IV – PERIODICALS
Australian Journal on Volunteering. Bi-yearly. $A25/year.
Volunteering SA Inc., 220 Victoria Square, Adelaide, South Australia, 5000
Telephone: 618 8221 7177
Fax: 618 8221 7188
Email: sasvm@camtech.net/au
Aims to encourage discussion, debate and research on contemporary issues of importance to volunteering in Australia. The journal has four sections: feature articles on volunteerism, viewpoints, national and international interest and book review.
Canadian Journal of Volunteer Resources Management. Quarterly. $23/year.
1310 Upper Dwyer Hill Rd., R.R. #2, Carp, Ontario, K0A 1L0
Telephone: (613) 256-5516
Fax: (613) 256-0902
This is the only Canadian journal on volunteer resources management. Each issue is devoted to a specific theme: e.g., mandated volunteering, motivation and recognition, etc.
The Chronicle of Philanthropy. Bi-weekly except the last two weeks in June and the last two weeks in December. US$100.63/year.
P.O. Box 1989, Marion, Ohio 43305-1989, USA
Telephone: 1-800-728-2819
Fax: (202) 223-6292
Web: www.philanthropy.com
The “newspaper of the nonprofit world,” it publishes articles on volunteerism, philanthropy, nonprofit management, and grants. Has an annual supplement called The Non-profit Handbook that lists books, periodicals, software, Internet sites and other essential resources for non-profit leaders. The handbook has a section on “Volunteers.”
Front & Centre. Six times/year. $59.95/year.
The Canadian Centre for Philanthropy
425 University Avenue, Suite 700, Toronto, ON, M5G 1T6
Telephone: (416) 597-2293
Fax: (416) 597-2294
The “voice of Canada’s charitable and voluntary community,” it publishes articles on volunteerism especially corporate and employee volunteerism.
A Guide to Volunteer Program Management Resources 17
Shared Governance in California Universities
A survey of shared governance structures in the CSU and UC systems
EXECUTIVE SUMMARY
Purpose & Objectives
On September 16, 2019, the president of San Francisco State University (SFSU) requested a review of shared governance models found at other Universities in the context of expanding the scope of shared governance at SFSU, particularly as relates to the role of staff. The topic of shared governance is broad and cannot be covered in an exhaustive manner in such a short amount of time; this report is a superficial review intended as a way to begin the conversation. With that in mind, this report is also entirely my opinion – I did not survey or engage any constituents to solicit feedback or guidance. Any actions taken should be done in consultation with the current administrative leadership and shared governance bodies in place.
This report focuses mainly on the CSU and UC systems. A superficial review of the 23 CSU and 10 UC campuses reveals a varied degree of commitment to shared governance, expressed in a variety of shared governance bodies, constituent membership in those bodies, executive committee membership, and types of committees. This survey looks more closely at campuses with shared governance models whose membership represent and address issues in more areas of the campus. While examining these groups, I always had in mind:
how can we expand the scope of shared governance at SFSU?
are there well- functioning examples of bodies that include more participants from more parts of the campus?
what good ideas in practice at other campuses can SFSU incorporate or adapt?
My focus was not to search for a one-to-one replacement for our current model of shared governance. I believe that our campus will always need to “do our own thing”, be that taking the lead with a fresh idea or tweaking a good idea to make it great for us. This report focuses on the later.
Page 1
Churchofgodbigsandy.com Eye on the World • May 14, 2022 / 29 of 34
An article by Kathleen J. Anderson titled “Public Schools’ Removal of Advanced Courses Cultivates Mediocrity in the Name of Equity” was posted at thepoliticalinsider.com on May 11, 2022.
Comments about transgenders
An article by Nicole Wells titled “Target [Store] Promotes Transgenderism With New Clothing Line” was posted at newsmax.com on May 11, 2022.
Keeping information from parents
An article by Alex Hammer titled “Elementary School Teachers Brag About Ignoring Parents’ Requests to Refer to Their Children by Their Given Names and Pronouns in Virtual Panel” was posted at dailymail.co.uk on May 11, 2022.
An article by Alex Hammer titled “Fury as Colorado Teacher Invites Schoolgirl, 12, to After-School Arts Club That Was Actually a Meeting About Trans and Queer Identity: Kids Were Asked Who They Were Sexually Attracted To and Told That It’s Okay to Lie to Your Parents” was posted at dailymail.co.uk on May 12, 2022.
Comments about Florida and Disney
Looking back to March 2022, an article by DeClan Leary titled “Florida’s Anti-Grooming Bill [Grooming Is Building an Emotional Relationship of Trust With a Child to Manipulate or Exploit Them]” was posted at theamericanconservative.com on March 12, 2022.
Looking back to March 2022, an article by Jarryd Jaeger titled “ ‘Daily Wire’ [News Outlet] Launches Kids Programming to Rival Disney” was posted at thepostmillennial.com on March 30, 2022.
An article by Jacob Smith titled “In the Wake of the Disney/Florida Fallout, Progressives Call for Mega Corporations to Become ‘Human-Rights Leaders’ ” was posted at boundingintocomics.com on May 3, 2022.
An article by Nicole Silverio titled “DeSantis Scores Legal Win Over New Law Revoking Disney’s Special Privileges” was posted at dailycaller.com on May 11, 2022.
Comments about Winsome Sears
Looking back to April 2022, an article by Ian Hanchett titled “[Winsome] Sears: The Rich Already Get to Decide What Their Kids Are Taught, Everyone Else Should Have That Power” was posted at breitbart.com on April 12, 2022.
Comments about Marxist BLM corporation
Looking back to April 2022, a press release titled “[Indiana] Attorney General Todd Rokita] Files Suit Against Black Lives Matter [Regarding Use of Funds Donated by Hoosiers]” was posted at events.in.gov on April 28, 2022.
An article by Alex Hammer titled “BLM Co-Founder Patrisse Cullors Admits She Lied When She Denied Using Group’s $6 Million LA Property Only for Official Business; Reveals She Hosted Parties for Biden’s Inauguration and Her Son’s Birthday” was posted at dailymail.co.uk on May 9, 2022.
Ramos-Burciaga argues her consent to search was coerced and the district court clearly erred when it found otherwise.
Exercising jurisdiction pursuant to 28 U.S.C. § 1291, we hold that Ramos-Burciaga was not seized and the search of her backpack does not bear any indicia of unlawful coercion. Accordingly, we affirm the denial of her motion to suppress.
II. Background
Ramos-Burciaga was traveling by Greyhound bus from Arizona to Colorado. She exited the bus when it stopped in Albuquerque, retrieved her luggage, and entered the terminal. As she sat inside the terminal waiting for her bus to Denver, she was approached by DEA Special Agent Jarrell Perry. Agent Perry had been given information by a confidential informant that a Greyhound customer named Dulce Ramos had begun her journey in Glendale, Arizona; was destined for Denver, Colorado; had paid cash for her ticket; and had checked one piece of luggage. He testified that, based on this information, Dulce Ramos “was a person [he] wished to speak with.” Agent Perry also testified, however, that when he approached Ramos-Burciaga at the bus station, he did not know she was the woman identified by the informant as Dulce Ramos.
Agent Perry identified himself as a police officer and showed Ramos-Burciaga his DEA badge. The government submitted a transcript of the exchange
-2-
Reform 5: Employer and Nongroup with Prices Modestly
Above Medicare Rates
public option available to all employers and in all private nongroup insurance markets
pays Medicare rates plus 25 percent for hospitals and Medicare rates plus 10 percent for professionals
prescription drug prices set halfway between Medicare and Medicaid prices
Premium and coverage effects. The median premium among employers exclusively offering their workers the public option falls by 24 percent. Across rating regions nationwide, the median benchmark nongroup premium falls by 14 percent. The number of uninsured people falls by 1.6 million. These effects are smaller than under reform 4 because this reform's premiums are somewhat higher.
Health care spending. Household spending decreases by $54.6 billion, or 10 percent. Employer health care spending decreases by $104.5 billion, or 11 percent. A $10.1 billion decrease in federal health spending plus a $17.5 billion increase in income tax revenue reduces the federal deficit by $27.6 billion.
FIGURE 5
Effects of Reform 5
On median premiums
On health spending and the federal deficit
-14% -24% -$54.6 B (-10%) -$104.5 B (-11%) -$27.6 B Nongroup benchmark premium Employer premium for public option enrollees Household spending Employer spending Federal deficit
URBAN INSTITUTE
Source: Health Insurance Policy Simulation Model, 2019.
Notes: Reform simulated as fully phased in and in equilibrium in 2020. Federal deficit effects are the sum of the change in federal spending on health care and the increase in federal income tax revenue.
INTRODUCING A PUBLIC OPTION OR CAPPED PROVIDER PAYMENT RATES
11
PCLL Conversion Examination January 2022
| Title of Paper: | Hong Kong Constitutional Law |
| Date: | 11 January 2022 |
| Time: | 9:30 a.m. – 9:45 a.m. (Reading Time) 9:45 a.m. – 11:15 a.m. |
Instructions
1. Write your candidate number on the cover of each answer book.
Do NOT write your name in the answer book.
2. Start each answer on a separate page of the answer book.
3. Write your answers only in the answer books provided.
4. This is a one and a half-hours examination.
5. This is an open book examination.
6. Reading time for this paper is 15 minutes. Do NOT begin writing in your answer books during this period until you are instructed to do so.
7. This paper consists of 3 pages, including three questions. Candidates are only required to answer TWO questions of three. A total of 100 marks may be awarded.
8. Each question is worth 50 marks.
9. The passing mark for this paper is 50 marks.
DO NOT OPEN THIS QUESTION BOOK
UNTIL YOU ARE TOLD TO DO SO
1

·····

# REQUIREMENT
Some lines of the material above contain the string "Centre". Please state how many, giving the number alone.

# REPLY TO THE TASK
2